All patients were operated according to standard peritonectomy techniques with resection of abdominal hollow and solid organs according to cytoreductive surgery standards. The peritoneal cancer index score was determined at the beginning of each surgery prior to continuing surgical resections. The oxaliplatin HIPEC was administered as a planned dose of 350-460 mg/m2 in 1.5 L/m2 glucose solution at 42o hyperthermia. Any dosage under 350 was considered reduced dose. The oxaliplatin/irinotecan HIPEC was administered in the same perfusion carrier at the same temperature with a planned dose of 360 mg/m2 oxaliplatin and 360 mg/m2 irinotecan. All doses under 300 mg/m2 for either drug was considered dose reduction. Both treatments lasted for 30 min.

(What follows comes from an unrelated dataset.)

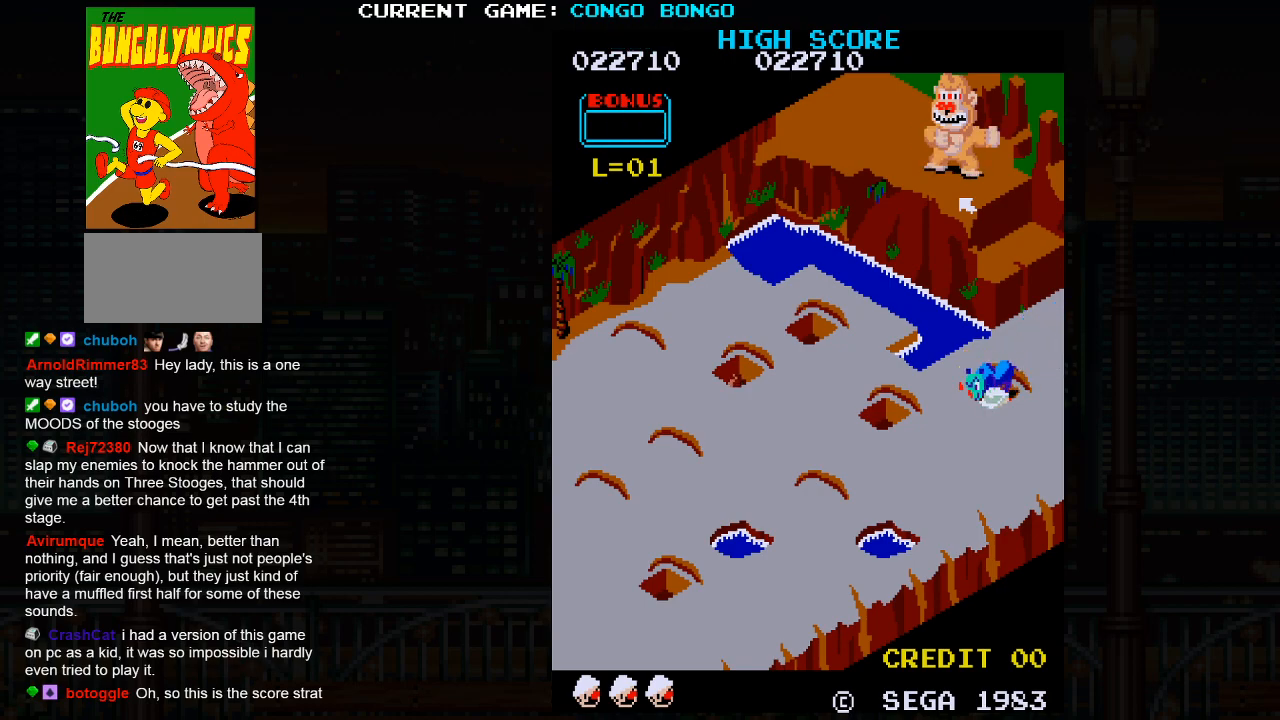
{"buttons": [], "left_stick": "up", "events": [[317, "SQUARE", "up"], [350, "left_stick", "up"]]}
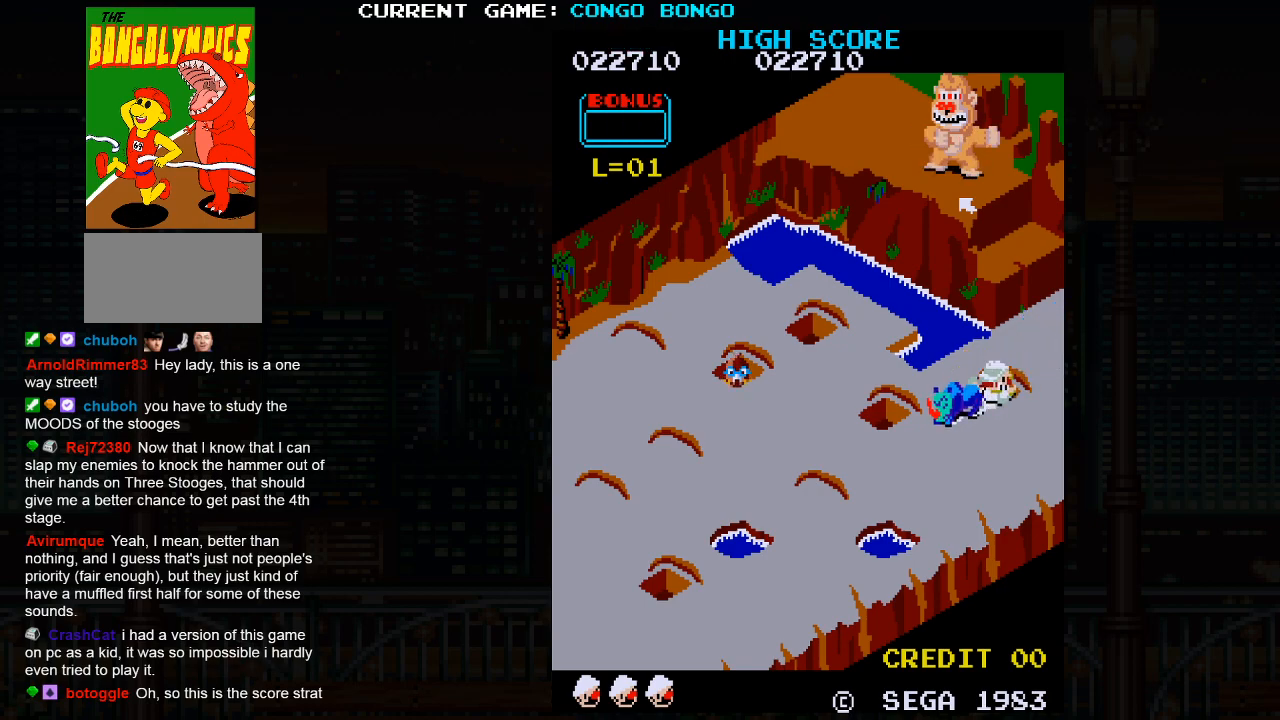
{"buttons": [], "left_stick": "up", "events": []}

Statistics were calculated using Statisica 13.4.0.14, TIBCO Software Inc. Descriptive statistics were used as necessary. Fisher exact test was used for 2 × 2 categorical testing and Pearson X2 testing was used for multiple categories. Student t-test was used to compare normally distributed variables such as peritoneal cancer index and age while Mann-Whitney-U test was used for non-parametric variables such as carcinoembryonic antigen. Univariate and multivariable Cox proportional regression analysis was used to evaluate potential prognostic variables and all significant univariate variables were applied in a multivariable setting to evaluate their independent prognostic value. A two variable Cox proportional regression analysis was performed with time period of treatment and neutropenia to evaluate if the time period affected the prognostic effect of neutropenia. The time period was divided into 2 periods using the median date of the cohort as cut-off between periods. Missing data was not imputed. It occurred most often in categorical variables and was kept as a separate group. Concerning endpoints, no missing data existed for morbidity or overall survival. One missing data in disease-free survival and this patient was excluded from analysis. The Kaplan-Meier curve was used to display the overall survival and disease-free survival of the two groups. The log-rank test was used to test survival differences. P values below 0.05 were considered significant.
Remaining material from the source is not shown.